▸ **ПРЕДОСТАВЛЕННЫЕ ЗАПИСИ**:
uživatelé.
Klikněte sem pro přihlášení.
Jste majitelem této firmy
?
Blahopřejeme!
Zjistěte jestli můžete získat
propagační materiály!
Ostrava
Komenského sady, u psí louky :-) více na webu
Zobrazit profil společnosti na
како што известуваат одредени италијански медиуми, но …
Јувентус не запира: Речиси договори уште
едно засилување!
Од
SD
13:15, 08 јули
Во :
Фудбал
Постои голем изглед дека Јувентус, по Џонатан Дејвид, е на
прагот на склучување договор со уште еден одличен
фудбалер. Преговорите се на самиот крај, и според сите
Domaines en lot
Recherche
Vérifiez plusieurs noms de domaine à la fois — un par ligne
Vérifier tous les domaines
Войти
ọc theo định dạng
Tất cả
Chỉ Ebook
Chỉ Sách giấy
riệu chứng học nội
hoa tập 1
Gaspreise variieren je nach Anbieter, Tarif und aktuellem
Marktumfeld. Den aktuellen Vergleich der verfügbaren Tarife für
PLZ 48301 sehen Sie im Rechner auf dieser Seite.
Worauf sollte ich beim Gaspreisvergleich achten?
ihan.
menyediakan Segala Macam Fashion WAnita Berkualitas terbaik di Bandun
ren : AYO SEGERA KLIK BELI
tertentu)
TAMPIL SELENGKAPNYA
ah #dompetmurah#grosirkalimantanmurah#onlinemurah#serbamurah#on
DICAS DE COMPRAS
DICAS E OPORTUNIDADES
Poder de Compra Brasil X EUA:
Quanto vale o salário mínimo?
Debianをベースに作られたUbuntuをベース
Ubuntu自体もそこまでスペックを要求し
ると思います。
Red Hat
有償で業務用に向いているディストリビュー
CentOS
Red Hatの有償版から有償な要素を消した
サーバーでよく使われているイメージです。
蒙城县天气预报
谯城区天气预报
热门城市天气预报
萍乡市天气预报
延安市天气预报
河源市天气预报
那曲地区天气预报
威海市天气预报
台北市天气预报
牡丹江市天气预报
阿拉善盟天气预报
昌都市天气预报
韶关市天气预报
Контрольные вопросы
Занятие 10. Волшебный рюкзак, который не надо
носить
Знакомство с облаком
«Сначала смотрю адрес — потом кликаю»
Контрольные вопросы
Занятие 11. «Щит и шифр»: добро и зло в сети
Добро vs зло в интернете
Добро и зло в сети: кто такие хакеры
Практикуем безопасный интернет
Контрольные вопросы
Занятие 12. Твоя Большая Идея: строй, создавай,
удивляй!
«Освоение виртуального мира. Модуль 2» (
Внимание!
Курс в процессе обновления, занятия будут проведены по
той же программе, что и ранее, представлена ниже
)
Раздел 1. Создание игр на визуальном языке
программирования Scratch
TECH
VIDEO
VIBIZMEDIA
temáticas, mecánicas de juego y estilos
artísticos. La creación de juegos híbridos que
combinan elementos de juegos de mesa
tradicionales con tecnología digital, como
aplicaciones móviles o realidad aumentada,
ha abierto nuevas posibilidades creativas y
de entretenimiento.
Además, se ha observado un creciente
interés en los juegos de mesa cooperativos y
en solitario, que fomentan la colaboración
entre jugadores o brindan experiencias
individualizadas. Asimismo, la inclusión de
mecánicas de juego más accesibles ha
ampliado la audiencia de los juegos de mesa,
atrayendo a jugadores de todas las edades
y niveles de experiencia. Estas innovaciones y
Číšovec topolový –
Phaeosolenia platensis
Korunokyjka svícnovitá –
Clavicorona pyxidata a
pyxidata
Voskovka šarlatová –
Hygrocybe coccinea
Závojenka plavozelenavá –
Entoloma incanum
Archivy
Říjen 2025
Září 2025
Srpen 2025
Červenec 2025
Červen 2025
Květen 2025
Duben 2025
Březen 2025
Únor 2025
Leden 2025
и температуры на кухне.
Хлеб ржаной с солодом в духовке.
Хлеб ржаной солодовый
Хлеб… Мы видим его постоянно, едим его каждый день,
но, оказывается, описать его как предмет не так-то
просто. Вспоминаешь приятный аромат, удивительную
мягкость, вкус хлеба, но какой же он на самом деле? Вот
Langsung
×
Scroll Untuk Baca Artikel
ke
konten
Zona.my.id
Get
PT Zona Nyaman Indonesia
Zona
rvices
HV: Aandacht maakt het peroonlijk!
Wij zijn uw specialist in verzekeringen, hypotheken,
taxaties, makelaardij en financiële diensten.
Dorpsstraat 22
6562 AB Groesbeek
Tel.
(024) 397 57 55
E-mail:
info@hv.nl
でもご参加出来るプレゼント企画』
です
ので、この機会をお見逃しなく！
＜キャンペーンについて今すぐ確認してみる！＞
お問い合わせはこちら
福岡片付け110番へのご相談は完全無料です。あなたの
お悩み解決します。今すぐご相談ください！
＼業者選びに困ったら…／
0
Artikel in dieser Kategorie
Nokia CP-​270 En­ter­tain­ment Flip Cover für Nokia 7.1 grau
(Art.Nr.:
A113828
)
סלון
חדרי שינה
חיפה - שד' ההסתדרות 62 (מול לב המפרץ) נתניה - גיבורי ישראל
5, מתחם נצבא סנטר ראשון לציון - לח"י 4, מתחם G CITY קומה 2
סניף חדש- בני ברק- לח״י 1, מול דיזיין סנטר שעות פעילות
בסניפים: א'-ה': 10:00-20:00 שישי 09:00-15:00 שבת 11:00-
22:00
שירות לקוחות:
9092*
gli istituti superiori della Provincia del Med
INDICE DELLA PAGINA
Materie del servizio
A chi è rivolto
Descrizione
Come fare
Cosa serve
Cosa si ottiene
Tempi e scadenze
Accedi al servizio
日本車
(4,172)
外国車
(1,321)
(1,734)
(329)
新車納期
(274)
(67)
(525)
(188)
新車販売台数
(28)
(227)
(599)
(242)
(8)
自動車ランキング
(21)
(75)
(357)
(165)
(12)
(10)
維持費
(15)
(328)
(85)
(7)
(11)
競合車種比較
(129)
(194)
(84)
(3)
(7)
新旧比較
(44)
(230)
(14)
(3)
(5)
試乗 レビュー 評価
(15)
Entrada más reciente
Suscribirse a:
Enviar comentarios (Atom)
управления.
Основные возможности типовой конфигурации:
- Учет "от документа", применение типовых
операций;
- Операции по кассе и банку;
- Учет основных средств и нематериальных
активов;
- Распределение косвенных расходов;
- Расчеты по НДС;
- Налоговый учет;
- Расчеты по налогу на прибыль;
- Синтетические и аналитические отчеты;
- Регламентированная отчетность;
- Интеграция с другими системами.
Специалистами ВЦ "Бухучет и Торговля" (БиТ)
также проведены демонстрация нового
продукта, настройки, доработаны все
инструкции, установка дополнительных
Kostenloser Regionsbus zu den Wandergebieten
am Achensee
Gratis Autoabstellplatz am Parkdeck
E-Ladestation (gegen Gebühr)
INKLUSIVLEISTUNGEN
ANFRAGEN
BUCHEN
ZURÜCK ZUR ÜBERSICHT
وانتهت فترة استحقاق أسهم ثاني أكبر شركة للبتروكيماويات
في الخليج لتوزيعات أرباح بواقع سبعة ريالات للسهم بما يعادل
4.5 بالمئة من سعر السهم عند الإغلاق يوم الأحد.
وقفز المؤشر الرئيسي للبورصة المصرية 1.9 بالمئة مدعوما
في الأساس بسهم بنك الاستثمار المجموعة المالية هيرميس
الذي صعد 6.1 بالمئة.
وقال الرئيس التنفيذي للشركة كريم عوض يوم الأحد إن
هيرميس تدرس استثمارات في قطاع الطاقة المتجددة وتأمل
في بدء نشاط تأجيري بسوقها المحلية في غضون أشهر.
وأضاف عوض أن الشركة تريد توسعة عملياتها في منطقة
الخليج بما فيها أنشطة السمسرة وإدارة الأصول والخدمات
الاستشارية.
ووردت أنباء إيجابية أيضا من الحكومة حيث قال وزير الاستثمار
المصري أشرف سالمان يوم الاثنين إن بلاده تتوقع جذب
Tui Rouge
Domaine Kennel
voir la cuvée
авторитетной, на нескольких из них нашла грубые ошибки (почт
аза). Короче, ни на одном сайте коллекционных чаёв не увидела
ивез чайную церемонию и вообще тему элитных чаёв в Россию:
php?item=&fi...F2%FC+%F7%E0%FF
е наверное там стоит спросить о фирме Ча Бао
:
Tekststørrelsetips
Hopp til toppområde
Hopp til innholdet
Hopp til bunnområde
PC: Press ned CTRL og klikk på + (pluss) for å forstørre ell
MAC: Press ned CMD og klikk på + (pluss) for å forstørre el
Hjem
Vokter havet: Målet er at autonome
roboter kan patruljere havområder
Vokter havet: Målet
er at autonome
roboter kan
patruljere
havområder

▸ **ЧТО НУЖНО СДЕЛАТЬ**: Продублируйте без изменений строки от начала записей до строки с «Zobrazit profil společnosti na» включительно.

▸ **ОТВЕТ К ЗАДАНИЮ**:
uživatelé.
Klikněte sem pro přihlášení.
Jste majitelem této firmy
?
Blahopřejeme!
Zjistěte jestli můžete získat
propagační materiály!
Ostrava
Komenského sady, u psí louky :-) více na webu
Zobrazit profil společnosti na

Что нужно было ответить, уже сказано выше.